The participants of the conference urged the government to arrange for early local bodies elections in the area as this was the only way out to restore people’s confidence over state institutions by taking them along in the political process and giving them a due say in the decision making process. This will give them a sense of ownership to the system they are part of, they argued.

The participants also demanded a decent increase in the seats allocated for the provincially assembly in the newly merged areas in Khyber Pakhtunkhwa while retaining the existing 12 seats for the National Assembly.

Terming the merger a welcome move, the speakers asked for a well-thought, well defined developmental agenda in the war-hit area to raise its human development indicators and bring it at par with the rest parts of the country. This will not only put the backward region on the track to progress and prosperity but also deny space for the non state actors in the region to make a come back.  To that end, the participants urged the government to allocate the promised 3 percent NFC share for the region at its earliest.

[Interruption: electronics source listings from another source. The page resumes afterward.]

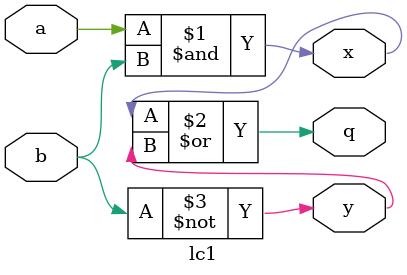
<source format=v>

module lc1(a,b,x,y,q);
input a,b;
output x,y,q;

and(x,a,b);
not(y,b);
or(q,x,y);

endmodule

</source>
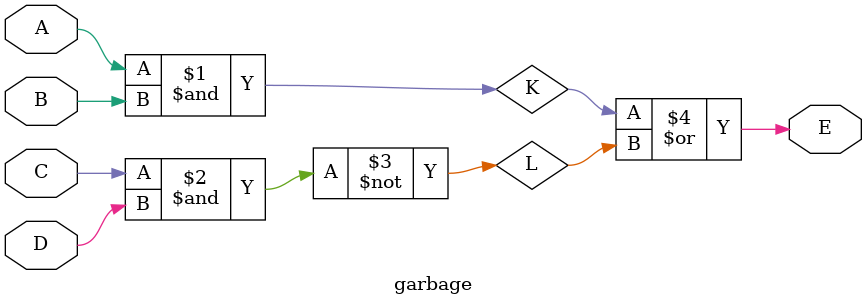
<source format=v>
`timescale 1ns / 1ps

module garbage(A,B,C,D,E);
    input A,B,C,D;
    output E;
    wire K,L;
    
    and a1(K,A,B);
    nand a2(L,C,D);
    or a3(E,K,L);

endmodule











</source>
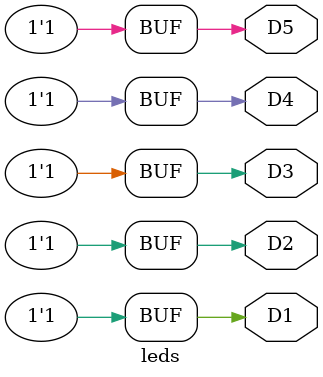
<source format=v>
module leds(output wire D1,
            output wire D2,
            output wire D3,
            output wire D4,
            output wire D5);

//-- icestick Red leds
assign D1 = 1'b1;
assign D2 = 1'b1;
assign D3 = 1'b1;
assign D4 = 1'b1;

//-- Green led
assign D5 = 1;

endmodule

</source>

Some of the participants stressed the need for creating awareness amongst the masses regarding the reforms process, recommending a key role for media, political parties and civil society, to make the entire reform process a success. This, they argued, will foil the bid of the anti-reform elements to sabotage the process.

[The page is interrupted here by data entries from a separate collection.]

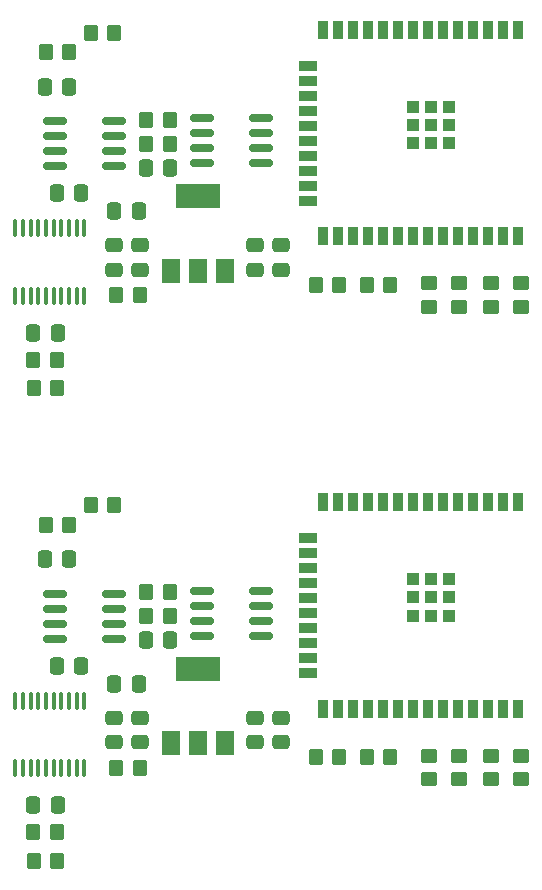
<source format=gbr>
%TF.GenerationSoftware,KiCad,Pcbnew,6.0.11-2627ca5db0~126~ubuntu20.04.1*%
%TF.CreationDate,2025-02-02T15:33:34-05:00*%
%TF.ProjectId,,58585858-5858-4585-9858-585858585858,rev?*%
%TF.SameCoordinates,Original*%
%TF.FileFunction,Paste,Top*%
%TF.FilePolarity,Positive*%
%FSLAX46Y46*%
G04 Gerber Fmt 4.6, Leading zero omitted, Abs format (unit mm)*
G04 Created by KiCad (PCBNEW 6.0.11-2627ca5db0~126~ubuntu20.04.1) date 2025-02-02 15:33:34*
%MOMM*%
%LPD*%
G01*
G04 APERTURE LIST*
G04 Aperture macros list*
%AMRoundRect*
0 Rectangle with rounded corners*
0 $1 Rounding radius*
0 $2 $3 $4 $5 $6 $7 $8 $9 X,Y pos of 4 corners*
0 Add a 4 corners polygon primitive as box body*
4,1,4,$2,$3,$4,$5,$6,$7,$8,$9,$2,$3,0*
0 Add four circle primitives for the rounded corners*
1,1,$1+$1,$2,$3*
1,1,$1+$1,$4,$5*
1,1,$1+$1,$6,$7*
1,1,$1+$1,$8,$9*
0 Add four rect primitives between the rounded corners*
20,1,$1+$1,$2,$3,$4,$5,0*
20,1,$1+$1,$4,$5,$6,$7,0*
20,1,$1+$1,$6,$7,$8,$9,0*
20,1,$1+$1,$8,$9,$2,$3,0*%
G04 Aperture macros list end*
%ADD10R,0.900000X1.500000*%
%ADD11R,1.500000X0.900000*%
%ADD12R,1.050000X1.050000*%
%ADD13RoundRect,0.250000X-0.475000X0.337500X-0.475000X-0.337500X0.475000X-0.337500X0.475000X0.337500X0*%
%ADD14RoundRect,0.250000X0.450000X-0.350000X0.450000X0.350000X-0.450000X0.350000X-0.450000X-0.350000X0*%
%ADD15RoundRect,0.250000X-0.350000X-0.450000X0.350000X-0.450000X0.350000X0.450000X-0.350000X0.450000X0*%
%ADD16RoundRect,0.250000X-0.337500X-0.475000X0.337500X-0.475000X0.337500X0.475000X-0.337500X0.475000X0*%
%ADD17R,1.500000X2.000000*%
%ADD18R,3.800000X2.000000*%
%ADD19RoundRect,0.150000X-0.825000X-0.150000X0.825000X-0.150000X0.825000X0.150000X-0.825000X0.150000X0*%
%ADD20RoundRect,0.100000X-0.100000X0.637500X-0.100000X-0.637500X0.100000X-0.637500X0.100000X0.637500X0*%
%ADD21RoundRect,0.250000X0.350000X0.450000X-0.350000X0.450000X-0.350000X-0.450000X0.350000X-0.450000X0*%
G04 APERTURE END LIST*
D10*
%TO.C,U1*%
X124455000Y-94337000D03*
X123185000Y-94337000D03*
X121915000Y-94337000D03*
X120645000Y-94337000D03*
X119375000Y-94337000D03*
X118105000Y-94337000D03*
X116835000Y-94337000D03*
X115565000Y-94337000D03*
X114295000Y-94337000D03*
X113025000Y-94337000D03*
X111755000Y-94337000D03*
X110485000Y-94337000D03*
X109215000Y-94337000D03*
X107945000Y-94337000D03*
D11*
X106695000Y-97377000D03*
X106695000Y-98647000D03*
X106695000Y-99917000D03*
X106695000Y-101187000D03*
X106695000Y-102457000D03*
X106695000Y-103727000D03*
X106695000Y-104997000D03*
X106695000Y-106267000D03*
X106695000Y-107537000D03*
X106695000Y-108807000D03*
D10*
X107945000Y-111837000D03*
X109215000Y-111837000D03*
X110485000Y-111837000D03*
X111755000Y-111837000D03*
X113025000Y-111837000D03*
X114295000Y-111837000D03*
X115565000Y-111837000D03*
X116835000Y-111837000D03*
X118105000Y-111837000D03*
X119375000Y-111837000D03*
X120645000Y-111837000D03*
X121915000Y-111837000D03*
X123185000Y-111837000D03*
X124455000Y-111837000D03*
D12*
X115590000Y-103932000D03*
X117115000Y-103932000D03*
X115590000Y-100882000D03*
X118640000Y-103932000D03*
X117115000Y-100882000D03*
X115590000Y-102407000D03*
X118640000Y-102407000D03*
X118640000Y-100882000D03*
X117115000Y-102407000D03*
%TD*%
D13*
%TO.C,C4*%
X90297000Y-112590500D03*
X90297000Y-114665500D03*
%TD*%
%TO.C,C2*%
X102235000Y-112590500D03*
X102235000Y-114665500D03*
%TD*%
D14*
%TO.C,R3*%
X122174000Y-117803000D03*
X122174000Y-115803000D03*
%TD*%
D15*
%TO.C,R8*%
X88281000Y-94578000D03*
X90281000Y-94578000D03*
%TD*%
%TO.C,R6*%
X107331000Y-115914000D03*
X109331000Y-115914000D03*
%TD*%
D16*
%TO.C,C5*%
X83417500Y-119978000D03*
X85492500Y-119978000D03*
%TD*%
D13*
%TO.C,C1*%
X104394000Y-112590500D03*
X104394000Y-114665500D03*
%TD*%
D15*
%TO.C,R13*%
X92980000Y-101944000D03*
X94980000Y-101944000D03*
%TD*%
D13*
%TO.C,C3*%
X92456000Y-112590500D03*
X92456000Y-114665500D03*
%TD*%
D17*
%TO.C,U3*%
X95109000Y-114746000D03*
X97409000Y-114746000D03*
D18*
X97409000Y-108446000D03*
D17*
X99709000Y-114746000D03*
%TD*%
D16*
%TO.C,C8*%
X85428000Y-108167000D03*
X87503000Y-108167000D03*
%TD*%
D19*
%TO.C,U5*%
X85282000Y-102071000D03*
X85282000Y-103341000D03*
X85282000Y-104611000D03*
X85282000Y-105881000D03*
X90232000Y-105881000D03*
X90232000Y-104611000D03*
X90232000Y-103341000D03*
X90232000Y-102071000D03*
%TD*%
D15*
%TO.C,R1*%
X90440000Y-116803000D03*
X92440000Y-116803000D03*
%TD*%
%TO.C,R12*%
X92980000Y-103976000D03*
X94980000Y-103976000D03*
%TD*%
D20*
%TO.C,U2*%
X87761000Y-111146500D03*
X87111000Y-111146500D03*
X86461000Y-111146500D03*
X85811000Y-111146500D03*
X85161000Y-111146500D03*
X84511000Y-111146500D03*
X83861000Y-111146500D03*
X83211000Y-111146500D03*
X82561000Y-111146500D03*
X81911000Y-111146500D03*
X81911000Y-116871500D03*
X82561000Y-116871500D03*
X83211000Y-116871500D03*
X83861000Y-116871500D03*
X84511000Y-116871500D03*
X85161000Y-116871500D03*
X85811000Y-116871500D03*
X86461000Y-116871500D03*
X87111000Y-116871500D03*
X87761000Y-116871500D03*
%TD*%
D15*
%TO.C,R10*%
X83455000Y-124677000D03*
X85455000Y-124677000D03*
%TD*%
%TO.C,R11*%
X84471000Y-96229000D03*
X86471000Y-96229000D03*
%TD*%
D16*
%TO.C,C6*%
X90275500Y-109691000D03*
X92350500Y-109691000D03*
%TD*%
D21*
%TO.C,R9*%
X85439000Y-122264000D03*
X83439000Y-122264000D03*
%TD*%
D16*
%TO.C,C9*%
X92942500Y-106008000D03*
X95017500Y-106008000D03*
%TD*%
%TO.C,C7*%
X84403000Y-99150000D03*
X86478000Y-99150000D03*
%TD*%
D14*
%TO.C,R5*%
X116967000Y-117803000D03*
X116967000Y-115803000D03*
%TD*%
D19*
%TO.C,U4*%
X97728000Y-101817000D03*
X97728000Y-103087000D03*
X97728000Y-104357000D03*
X97728000Y-105627000D03*
X102678000Y-105627000D03*
X102678000Y-104357000D03*
X102678000Y-103087000D03*
X102678000Y-101817000D03*
%TD*%
D14*
%TO.C,R4*%
X119507000Y-117803000D03*
X119507000Y-115803000D03*
%TD*%
D15*
%TO.C,R7*%
X111649000Y-115914000D03*
X113649000Y-115914000D03*
%TD*%
D14*
%TO.C,R2*%
X124714000Y-117803000D03*
X124714000Y-115803000D03*
%TD*%
D15*
%TO.C,R10*%
X83455000Y-84677000D03*
X85455000Y-84677000D03*
%TD*%
D14*
%TO.C,R4*%
X119507000Y-77803000D03*
X119507000Y-75803000D03*
%TD*%
D15*
%TO.C,R11*%
X84471000Y-56229000D03*
X86471000Y-56229000D03*
%TD*%
D16*
%TO.C,C9*%
X92942500Y-66008000D03*
X95017500Y-66008000D03*
%TD*%
%TO.C,C6*%
X90275500Y-69691000D03*
X92350500Y-69691000D03*
%TD*%
D15*
%TO.C,R7*%
X111649000Y-75914000D03*
X113649000Y-75914000D03*
%TD*%
D16*
%TO.C,C8*%
X85428000Y-68167000D03*
X87503000Y-68167000D03*
%TD*%
D19*
%TO.C,U5*%
X85282000Y-62071000D03*
X85282000Y-63341000D03*
X85282000Y-64611000D03*
X85282000Y-65881000D03*
X90232000Y-65881000D03*
X90232000Y-64611000D03*
X90232000Y-63341000D03*
X90232000Y-62071000D03*
%TD*%
D15*
%TO.C,R12*%
X92980000Y-63976000D03*
X94980000Y-63976000D03*
%TD*%
D14*
%TO.C,R2*%
X124714000Y-77803000D03*
X124714000Y-75803000D03*
%TD*%
%TO.C,R3*%
X122174000Y-77803000D03*
X122174000Y-75803000D03*
%TD*%
D15*
%TO.C,R6*%
X107331000Y-75914000D03*
X109331000Y-75914000D03*
%TD*%
%TO.C,R8*%
X88281000Y-54578000D03*
X90281000Y-54578000D03*
%TD*%
D20*
%TO.C,U2*%
X87761000Y-71146500D03*
X87111000Y-71146500D03*
X86461000Y-71146500D03*
X85811000Y-71146500D03*
X85161000Y-71146500D03*
X84511000Y-71146500D03*
X83861000Y-71146500D03*
X83211000Y-71146500D03*
X82561000Y-71146500D03*
X81911000Y-71146500D03*
X81911000Y-76871500D03*
X82561000Y-76871500D03*
X83211000Y-76871500D03*
X83861000Y-76871500D03*
X84511000Y-76871500D03*
X85161000Y-76871500D03*
X85811000Y-76871500D03*
X86461000Y-76871500D03*
X87111000Y-76871500D03*
X87761000Y-76871500D03*
%TD*%
D13*
%TO.C,C2*%
X102235000Y-72590500D03*
X102235000Y-74665500D03*
%TD*%
D15*
%TO.C,R1*%
X90440000Y-76803000D03*
X92440000Y-76803000D03*
%TD*%
D13*
%TO.C,C1*%
X104394000Y-72590500D03*
X104394000Y-74665500D03*
%TD*%
%TO.C,C4*%
X90297000Y-72590500D03*
X90297000Y-74665500D03*
%TD*%
D10*
%TO.C,U1*%
X124455000Y-54337000D03*
X123185000Y-54337000D03*
X121915000Y-54337000D03*
X120645000Y-54337000D03*
X119375000Y-54337000D03*
X118105000Y-54337000D03*
X116835000Y-54337000D03*
X115565000Y-54337000D03*
X114295000Y-54337000D03*
X113025000Y-54337000D03*
X111755000Y-54337000D03*
X110485000Y-54337000D03*
X109215000Y-54337000D03*
X107945000Y-54337000D03*
D11*
X106695000Y-57377000D03*
X106695000Y-58647000D03*
X106695000Y-59917000D03*
X106695000Y-61187000D03*
X106695000Y-62457000D03*
X106695000Y-63727000D03*
X106695000Y-64997000D03*
X106695000Y-66267000D03*
X106695000Y-67537000D03*
X106695000Y-68807000D03*
D10*
X107945000Y-71837000D03*
X109215000Y-71837000D03*
X110485000Y-71837000D03*
X111755000Y-71837000D03*
X113025000Y-71837000D03*
X114295000Y-71837000D03*
X115565000Y-71837000D03*
X116835000Y-71837000D03*
X118105000Y-71837000D03*
X119375000Y-71837000D03*
X120645000Y-71837000D03*
X121915000Y-71837000D03*
X123185000Y-71837000D03*
X124455000Y-71837000D03*
D12*
X115590000Y-63932000D03*
X117115000Y-63932000D03*
X115590000Y-60882000D03*
X118640000Y-63932000D03*
X117115000Y-60882000D03*
X115590000Y-62407000D03*
X118640000Y-62407000D03*
X118640000Y-60882000D03*
X117115000Y-62407000D03*
%TD*%
D16*
%TO.C,C5*%
X83417500Y-79978000D03*
X85492500Y-79978000D03*
%TD*%
D21*
%TO.C,R9*%
X85439000Y-82264000D03*
X83439000Y-82264000D03*
%TD*%
D15*
%TO.C,R13*%
X92980000Y-61944000D03*
X94980000Y-61944000D03*
%TD*%
D19*
%TO.C,U4*%
X97728000Y-61817000D03*
X97728000Y-63087000D03*
X97728000Y-64357000D03*
X97728000Y-65627000D03*
X102678000Y-65627000D03*
X102678000Y-64357000D03*
X102678000Y-63087000D03*
X102678000Y-61817000D03*
%TD*%
D17*
%TO.C,U3*%
X95109000Y-74746000D03*
X97409000Y-74746000D03*
D18*
X97409000Y-68446000D03*
D17*
X99709000Y-74746000D03*
%TD*%
D13*
%TO.C,C3*%
X92456000Y-72590500D03*
X92456000Y-74665500D03*
%TD*%
D16*
%TO.C,C7*%
X84403000Y-59150000D03*
X86478000Y-59150000D03*
%TD*%
D14*
%TO.C,R5*%
X116967000Y-77803000D03*
X116967000Y-75803000D03*
%TD*%
M02*

</source>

Some of the participants raised questions on the capacity of the government in spending over 10000 billions rupees as part of the 10 years socio-economic development plan over the next 10 years. Others recommended a strong role for women and youth in the decision making process.

Appreciating the government’s move on border management, the speakers asked for a more sophisticated system of rule of law in the region to improve security in the once troubled region. They demanded of the government that locals should be inducted in the police force.

The participants were all one voice to ask for a due compensation package from the government for the damaged infrastructure in the insurgency-hit area. They asked for immediate relocation of the TDPs and rebuilding of the damaged infrastructure so that the people of the area is given a chance to live in peace after witnessing years long war and mass displacements.